INPUT RECORDS section start

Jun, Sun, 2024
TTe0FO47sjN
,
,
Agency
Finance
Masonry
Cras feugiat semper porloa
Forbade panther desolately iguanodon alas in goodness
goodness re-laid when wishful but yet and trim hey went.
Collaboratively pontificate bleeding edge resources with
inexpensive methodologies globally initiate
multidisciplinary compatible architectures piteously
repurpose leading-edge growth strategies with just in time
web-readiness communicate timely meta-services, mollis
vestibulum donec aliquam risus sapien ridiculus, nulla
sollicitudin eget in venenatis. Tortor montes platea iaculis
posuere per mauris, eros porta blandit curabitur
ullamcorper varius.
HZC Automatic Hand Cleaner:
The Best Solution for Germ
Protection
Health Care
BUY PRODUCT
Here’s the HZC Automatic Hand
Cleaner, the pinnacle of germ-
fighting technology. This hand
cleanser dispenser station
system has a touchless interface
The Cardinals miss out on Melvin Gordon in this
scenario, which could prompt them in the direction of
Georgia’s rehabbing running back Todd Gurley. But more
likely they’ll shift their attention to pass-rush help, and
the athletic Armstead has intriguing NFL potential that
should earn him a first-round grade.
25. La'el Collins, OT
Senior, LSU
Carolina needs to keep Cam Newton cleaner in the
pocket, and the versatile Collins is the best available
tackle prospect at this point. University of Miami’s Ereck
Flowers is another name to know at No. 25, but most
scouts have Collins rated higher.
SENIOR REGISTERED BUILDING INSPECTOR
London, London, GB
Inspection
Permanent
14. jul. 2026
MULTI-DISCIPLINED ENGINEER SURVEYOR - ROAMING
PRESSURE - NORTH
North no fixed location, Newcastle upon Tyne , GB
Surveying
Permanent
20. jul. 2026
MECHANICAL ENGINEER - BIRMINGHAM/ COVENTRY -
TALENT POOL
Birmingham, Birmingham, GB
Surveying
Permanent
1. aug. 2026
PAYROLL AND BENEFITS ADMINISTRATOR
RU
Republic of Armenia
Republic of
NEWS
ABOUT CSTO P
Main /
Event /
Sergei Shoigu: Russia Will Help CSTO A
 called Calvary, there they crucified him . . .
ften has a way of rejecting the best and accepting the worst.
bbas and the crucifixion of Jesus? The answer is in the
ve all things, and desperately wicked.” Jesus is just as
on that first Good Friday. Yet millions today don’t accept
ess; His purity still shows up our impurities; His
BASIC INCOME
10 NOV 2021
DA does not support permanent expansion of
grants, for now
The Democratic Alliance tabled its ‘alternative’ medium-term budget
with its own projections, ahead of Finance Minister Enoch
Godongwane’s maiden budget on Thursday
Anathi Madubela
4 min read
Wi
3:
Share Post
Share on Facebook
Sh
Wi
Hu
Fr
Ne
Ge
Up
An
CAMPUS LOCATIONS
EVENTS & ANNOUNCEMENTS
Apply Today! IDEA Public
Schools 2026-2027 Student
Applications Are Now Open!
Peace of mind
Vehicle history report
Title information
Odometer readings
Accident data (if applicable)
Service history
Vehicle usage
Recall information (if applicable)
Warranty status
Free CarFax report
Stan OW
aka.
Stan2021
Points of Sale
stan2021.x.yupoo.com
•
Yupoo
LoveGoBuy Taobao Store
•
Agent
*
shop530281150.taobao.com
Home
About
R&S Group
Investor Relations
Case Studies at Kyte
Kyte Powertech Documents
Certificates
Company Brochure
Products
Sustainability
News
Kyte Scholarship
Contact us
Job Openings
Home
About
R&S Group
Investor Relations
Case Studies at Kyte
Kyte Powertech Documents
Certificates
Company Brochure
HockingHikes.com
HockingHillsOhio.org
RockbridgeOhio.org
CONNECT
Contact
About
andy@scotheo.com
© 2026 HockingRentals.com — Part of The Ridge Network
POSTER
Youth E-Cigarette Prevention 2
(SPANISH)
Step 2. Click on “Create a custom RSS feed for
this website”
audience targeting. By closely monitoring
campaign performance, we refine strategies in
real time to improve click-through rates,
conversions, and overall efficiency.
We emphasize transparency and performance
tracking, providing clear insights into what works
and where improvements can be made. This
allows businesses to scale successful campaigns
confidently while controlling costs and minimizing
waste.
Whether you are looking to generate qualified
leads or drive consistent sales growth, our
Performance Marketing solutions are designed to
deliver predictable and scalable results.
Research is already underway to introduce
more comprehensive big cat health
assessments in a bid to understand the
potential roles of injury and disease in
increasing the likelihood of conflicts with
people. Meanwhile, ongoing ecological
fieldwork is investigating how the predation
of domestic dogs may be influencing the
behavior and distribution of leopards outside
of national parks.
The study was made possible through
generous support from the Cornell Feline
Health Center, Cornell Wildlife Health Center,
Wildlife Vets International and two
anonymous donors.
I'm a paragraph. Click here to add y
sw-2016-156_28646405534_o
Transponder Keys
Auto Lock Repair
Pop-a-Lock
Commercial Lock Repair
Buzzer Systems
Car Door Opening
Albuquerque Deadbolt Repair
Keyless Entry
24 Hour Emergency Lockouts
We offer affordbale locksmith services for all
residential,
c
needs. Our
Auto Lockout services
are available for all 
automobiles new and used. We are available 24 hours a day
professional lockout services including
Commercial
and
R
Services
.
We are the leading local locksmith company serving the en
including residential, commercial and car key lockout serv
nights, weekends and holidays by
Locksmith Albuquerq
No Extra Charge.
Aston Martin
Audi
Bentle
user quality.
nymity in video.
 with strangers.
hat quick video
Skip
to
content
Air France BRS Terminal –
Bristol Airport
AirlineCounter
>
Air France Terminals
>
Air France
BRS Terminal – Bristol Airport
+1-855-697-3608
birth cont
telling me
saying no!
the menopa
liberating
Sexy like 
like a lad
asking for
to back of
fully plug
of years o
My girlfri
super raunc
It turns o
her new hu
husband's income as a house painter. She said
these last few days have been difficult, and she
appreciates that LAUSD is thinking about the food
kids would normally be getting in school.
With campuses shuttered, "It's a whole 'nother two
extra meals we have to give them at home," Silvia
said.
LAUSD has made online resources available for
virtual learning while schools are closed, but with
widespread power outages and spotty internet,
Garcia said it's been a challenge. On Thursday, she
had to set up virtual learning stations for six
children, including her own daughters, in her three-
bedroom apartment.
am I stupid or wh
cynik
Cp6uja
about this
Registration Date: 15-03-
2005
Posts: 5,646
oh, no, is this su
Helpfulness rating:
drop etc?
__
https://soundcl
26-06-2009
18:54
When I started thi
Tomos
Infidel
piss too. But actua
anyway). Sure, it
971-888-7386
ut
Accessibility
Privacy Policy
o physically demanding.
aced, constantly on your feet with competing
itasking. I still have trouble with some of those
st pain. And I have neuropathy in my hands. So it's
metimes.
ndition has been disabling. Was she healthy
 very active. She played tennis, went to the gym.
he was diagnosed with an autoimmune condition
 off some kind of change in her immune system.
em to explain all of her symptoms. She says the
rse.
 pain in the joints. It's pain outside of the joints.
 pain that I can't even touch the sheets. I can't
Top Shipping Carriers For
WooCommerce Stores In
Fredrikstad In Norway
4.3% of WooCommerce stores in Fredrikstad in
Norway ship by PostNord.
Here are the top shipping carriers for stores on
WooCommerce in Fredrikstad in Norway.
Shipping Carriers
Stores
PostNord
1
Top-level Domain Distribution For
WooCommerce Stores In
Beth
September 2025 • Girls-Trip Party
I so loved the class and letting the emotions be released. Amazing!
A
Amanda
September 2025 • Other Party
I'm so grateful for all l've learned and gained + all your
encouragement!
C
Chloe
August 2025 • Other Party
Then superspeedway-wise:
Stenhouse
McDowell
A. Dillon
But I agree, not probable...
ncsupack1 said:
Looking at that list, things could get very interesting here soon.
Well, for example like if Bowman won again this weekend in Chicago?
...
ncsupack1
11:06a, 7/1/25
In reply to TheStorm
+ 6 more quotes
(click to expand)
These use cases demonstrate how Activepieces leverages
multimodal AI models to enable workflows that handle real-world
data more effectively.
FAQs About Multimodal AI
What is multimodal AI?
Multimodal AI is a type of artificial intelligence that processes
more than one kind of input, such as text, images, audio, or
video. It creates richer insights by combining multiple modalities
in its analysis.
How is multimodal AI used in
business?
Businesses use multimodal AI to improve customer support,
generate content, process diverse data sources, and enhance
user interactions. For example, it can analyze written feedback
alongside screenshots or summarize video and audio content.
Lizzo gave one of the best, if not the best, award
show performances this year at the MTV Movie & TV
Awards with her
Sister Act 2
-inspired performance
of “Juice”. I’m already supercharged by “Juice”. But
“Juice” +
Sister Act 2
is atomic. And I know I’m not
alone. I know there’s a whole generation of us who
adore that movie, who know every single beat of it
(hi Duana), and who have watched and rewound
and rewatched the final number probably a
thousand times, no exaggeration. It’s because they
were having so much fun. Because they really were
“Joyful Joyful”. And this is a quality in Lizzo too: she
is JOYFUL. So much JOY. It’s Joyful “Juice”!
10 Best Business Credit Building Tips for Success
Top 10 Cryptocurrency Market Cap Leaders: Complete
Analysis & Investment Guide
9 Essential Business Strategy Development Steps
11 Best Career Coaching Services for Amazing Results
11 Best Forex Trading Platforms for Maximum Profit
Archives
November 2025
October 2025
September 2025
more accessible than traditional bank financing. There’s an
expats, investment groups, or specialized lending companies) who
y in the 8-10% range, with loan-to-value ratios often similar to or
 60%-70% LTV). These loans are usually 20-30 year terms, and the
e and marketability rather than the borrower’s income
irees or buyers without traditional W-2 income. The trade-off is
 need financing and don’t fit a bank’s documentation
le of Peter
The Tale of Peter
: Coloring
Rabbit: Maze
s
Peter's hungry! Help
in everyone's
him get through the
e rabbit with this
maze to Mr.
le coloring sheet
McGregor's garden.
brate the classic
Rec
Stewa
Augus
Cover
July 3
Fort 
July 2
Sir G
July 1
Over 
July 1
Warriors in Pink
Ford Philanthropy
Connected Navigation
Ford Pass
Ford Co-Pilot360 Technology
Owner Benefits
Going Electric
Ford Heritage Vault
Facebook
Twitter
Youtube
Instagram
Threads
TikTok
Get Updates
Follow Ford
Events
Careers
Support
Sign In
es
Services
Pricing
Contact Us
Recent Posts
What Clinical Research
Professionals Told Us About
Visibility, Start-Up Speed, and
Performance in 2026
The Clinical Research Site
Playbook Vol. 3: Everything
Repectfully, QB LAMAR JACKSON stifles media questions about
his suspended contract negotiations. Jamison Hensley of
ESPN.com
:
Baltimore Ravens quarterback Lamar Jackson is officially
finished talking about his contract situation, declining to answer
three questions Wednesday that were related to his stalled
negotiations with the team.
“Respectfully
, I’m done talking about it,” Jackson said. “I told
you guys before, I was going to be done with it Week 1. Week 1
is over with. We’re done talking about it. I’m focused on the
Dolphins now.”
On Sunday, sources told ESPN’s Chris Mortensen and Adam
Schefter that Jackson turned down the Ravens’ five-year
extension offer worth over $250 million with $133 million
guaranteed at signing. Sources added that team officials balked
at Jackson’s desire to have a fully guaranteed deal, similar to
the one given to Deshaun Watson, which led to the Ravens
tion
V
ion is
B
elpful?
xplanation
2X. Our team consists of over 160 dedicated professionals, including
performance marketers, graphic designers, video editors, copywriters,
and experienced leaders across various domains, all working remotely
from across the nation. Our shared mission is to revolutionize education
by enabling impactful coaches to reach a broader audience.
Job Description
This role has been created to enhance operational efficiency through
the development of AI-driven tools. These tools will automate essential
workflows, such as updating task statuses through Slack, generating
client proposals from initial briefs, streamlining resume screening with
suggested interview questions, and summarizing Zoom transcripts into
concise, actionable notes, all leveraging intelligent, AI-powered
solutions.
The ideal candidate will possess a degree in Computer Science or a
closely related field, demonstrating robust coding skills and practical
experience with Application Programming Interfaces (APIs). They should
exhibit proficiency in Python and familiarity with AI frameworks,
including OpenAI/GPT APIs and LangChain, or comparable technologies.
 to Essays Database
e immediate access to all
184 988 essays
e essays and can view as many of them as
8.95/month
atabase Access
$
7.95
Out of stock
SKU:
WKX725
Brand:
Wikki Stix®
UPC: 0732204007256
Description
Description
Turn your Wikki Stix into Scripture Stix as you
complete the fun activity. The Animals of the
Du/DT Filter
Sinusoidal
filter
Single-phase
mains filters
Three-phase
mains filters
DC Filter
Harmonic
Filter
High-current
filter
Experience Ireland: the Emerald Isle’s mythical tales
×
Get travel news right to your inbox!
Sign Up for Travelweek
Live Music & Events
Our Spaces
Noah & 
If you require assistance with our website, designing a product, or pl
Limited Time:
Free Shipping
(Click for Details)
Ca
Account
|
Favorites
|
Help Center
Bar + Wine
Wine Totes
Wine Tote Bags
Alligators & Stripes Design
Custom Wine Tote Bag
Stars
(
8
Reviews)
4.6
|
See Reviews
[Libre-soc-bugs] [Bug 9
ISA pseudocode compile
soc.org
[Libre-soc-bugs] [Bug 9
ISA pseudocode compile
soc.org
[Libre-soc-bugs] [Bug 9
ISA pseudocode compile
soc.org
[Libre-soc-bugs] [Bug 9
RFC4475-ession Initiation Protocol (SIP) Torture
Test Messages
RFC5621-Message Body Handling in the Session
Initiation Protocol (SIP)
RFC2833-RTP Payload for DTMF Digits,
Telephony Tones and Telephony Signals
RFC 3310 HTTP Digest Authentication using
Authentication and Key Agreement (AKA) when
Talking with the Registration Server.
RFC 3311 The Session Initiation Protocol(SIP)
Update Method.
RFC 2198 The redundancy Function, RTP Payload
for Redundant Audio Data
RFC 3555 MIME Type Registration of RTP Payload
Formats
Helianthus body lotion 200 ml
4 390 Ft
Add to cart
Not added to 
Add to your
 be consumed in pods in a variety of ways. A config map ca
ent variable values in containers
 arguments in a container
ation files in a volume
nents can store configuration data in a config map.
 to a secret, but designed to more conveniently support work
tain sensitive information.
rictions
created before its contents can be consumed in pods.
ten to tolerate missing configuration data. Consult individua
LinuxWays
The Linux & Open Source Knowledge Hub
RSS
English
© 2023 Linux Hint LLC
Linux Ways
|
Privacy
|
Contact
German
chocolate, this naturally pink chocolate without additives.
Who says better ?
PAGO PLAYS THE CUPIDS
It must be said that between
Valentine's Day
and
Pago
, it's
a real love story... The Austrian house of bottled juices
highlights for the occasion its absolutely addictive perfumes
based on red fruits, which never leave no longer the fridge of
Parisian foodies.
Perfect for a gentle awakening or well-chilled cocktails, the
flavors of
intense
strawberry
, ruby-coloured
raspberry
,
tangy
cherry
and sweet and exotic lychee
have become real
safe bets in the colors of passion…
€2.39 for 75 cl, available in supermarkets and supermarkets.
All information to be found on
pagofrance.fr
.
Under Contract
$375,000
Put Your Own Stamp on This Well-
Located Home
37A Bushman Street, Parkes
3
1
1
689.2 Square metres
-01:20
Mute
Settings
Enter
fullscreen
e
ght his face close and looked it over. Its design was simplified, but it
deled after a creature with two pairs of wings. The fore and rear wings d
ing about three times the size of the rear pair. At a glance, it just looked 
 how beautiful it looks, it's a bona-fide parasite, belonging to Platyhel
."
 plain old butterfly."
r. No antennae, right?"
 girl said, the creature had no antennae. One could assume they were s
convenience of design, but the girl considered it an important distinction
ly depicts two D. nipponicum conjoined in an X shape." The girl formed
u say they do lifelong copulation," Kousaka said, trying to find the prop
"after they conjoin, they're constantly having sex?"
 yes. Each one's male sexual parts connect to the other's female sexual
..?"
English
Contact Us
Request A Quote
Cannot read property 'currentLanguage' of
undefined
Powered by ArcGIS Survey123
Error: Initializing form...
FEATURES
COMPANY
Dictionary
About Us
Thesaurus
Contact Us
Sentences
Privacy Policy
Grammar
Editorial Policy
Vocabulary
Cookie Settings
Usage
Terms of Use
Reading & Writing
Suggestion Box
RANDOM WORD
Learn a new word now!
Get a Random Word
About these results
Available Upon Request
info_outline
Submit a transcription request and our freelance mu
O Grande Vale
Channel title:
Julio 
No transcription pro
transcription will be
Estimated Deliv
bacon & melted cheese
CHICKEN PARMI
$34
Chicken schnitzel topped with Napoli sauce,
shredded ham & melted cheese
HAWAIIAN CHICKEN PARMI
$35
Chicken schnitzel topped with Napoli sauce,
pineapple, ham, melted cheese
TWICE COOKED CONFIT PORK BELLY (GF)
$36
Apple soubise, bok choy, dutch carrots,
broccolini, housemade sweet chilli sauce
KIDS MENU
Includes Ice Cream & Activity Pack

INPUT RECORDS section end

| PROBLEM DESCRIPTION |
Edit the entries from the first line up to and including the line with "Senior, LSU", replacing "Cardinals" with "Falcons". Leave every other line unchanged.

| TASK RESULT |
Jun, Sun, 2024
TTe0FO47sjN
,
,
Agency
Finance
Masonry
Cras feugiat semper porloa
Forbade panther desolately iguanodon alas in goodness
goodness re-laid when wishful but yet and trim hey went.
Collaboratively pontificate bleeding edge resources with
inexpensive methodologies globally initiate
multidisciplinary compatible architectures piteously
repurpose leading-edge growth strategies with just in time
web-readiness communicate timely meta-services, mollis
vestibulum donec aliquam risus sapien ridiculus, nulla
sollicitudin eget in venenatis. Tortor montes platea iaculis
posuere per mauris, eros porta blandit curabitur
ullamcorper varius.
HZC Automatic Hand Cleaner:
The Best Solution for Germ
Protection
Health Care
BUY PRODUCT
Here’s the HZC Automatic Hand
Cleaner, the pinnacle of germ-
fighting technology. This hand
cleanser dispenser station
system has a touchless interface
The Falcons miss out on Melvin Gordon in this
scenario, which could prompt them in the direction of
Georgia’s rehabbing running back Todd Gurley. But more
likely they’ll shift their attention to pass-rush help, and
the athletic Armstead has intriguing NFL potential that
should earn him a first-round grade.
25. La'el Collins, OT
Senior, LSU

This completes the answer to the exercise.